Very unlikely. Spiral in some cases gives bit nicer self shadow. Both are quite good methods to do sampling. Sobol just isn’t free.



    // PCF loop.
    float VisibleLightAccumulation = 0;
    float ScaledAndBiasedDepth = -Settings.SceneDepth * Settings.TransitionScale + 1.f;

    float RandAngle = 2.0f * PI * frac(0.625 * Settings.SvPosition.x + 0.625 * Settings.SvPosition.y + View.StateFrameIndexMod8 * 0.625f);
    float radius = View.StateFrameIndexMod8 % 2 == 0 ? FilterRadius : -FilterRadius;
    PCFUVMatrix = mul(mul(float2x2(radius, 0, 0, radius), float2x2(cos(RandAngle), -sin(RandAngle), sin(RandAngle), cos(RandAngle))), PCFUVMatrix);
    UNROLL
    for (int j = 0; j < PCSS_SAMPLES; j++)
    {
        float angle = j * PI * 2.0f * 0.4171;
        float2 PCFSample = float2(sin(angle), cos(angle)) * sqrt(float(j) * (1.0f / float(PCSS_SAMPLES)));
        //float2 PCFSample = RandToCircle(SobolIndex(SobolRandom, j << 3, PCSS_SAMPLE_BITS + 3));
        float2 SampleUVOffset = mul(PCFUVMatrix, PCFSample);
        float2 SampleUV = ShadowPosition + SampleUVOffset * Settings.ShadowTileOffsetAndSize.zw;

        float SampleDepthBias = max(dot(DepthBiasDotFactors, SampleUVOffset), 0);        

        #if FEATURE_GATHER4
            float4 SampleDepth = Settings.ShadowDepthTexture.Gather(Settings.ShadowDepthTextureSampler, SampleUV);
            VisibleLightAccumulation += dot(0.25, saturate(SampleDepth * Settings.TransitionScale + (Settings.TransitionScale * SampleDepthBias + ScaledAndBiasedDepth)));
        #else
            float SampleDepth = Texture2DSampleLevel(Settings.ShadowDepthTexture, Settings.ShadowDepthTextureSampler, SampleUV, 0).r;
            VisibleLightAccumulation += saturate(SampleDepth * Settings.TransitionScale + (Settings.TransitionScale * SampleDepthBias + ScaledAndBiasedDepth));
        #endif
    }

    float Visibility = VisibleLightAccumulation * (1.0f / float(PCSS_SAMPLES));


This is the final form on spiral tapping. Every pixel is rotated peusdo randomly and samples are mirrored every other frame. Spiral offsets are precalculated and then rotated, scaled and mirrored with 2x2 matrix. So this method has no per sample overhead at all.

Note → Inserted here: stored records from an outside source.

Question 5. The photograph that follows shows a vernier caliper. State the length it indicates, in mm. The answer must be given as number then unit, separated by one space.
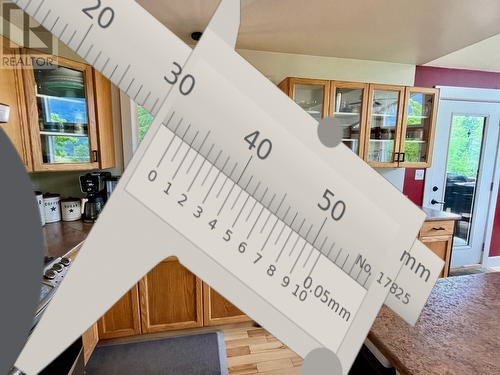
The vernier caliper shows 32.2 mm
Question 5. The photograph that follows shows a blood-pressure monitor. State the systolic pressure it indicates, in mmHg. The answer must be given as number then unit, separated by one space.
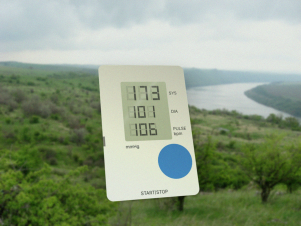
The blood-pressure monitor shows 173 mmHg
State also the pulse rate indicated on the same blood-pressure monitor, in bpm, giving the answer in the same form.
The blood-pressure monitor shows 106 bpm
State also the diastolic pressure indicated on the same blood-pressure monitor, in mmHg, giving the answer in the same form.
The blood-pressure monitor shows 101 mmHg
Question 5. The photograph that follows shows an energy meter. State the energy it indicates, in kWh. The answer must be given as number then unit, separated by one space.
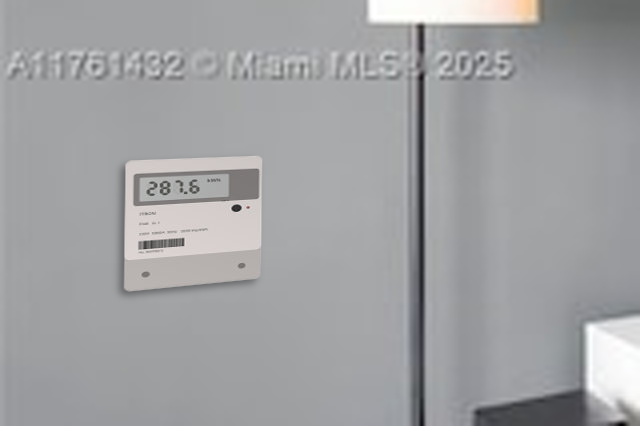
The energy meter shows 287.6 kWh
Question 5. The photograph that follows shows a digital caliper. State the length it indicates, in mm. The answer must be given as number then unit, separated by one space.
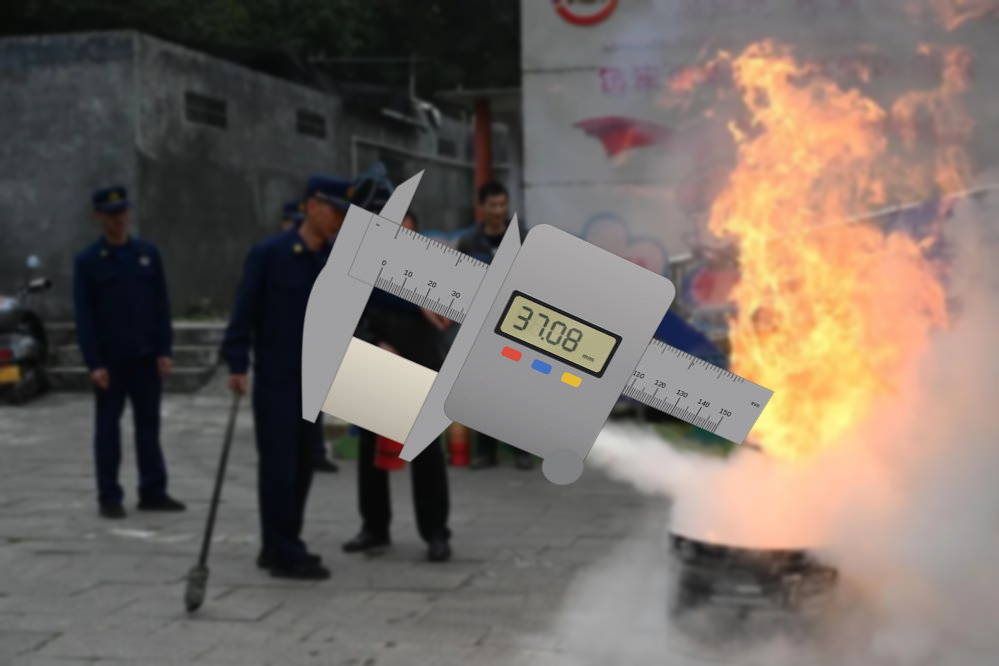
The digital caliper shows 37.08 mm
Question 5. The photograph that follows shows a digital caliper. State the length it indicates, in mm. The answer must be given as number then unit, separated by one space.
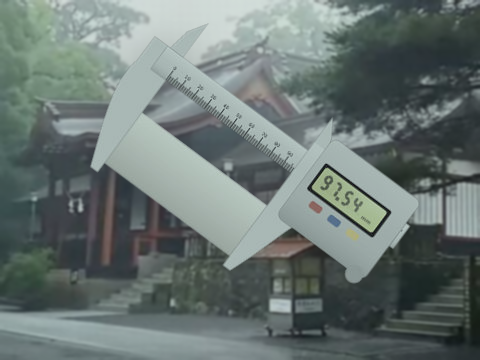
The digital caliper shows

Would love to see some comparisons.

Here you go.

Sobol:


Spiral:

​​​​​​​

Looks nearly identical! No player will know how it was before…

Indeed, if you didn’t have the images side by side you wouldn’t be able to tell the difference. Is the difference more obvious in other scenarios maybe?

Finally back at office. Profiled scene before and after softshadow optimizations with GTX 1080Ti. Single directional light with two cascades ShadowProjection time went from 1.51ms to 0.47ms. Non soft shadows cost would be 0.18ms.

I just hope they implement when you PR…
Some times it’s annoying the long wait when someone PR changes to renderer just to be said “no”.

Yes, this one as an example: https://forums.unrealengine.com/development-discussion/rendering/125798-temporal-aa-sharpening

Well I think this is a bigger and more advantageous change than TAA sharpening.

The PR for TAA sharpening kinda conflicts with Epic’s perspective and intentions with TAA, Plus Epic was working on Temporal AA upsampling and dynamic resolution.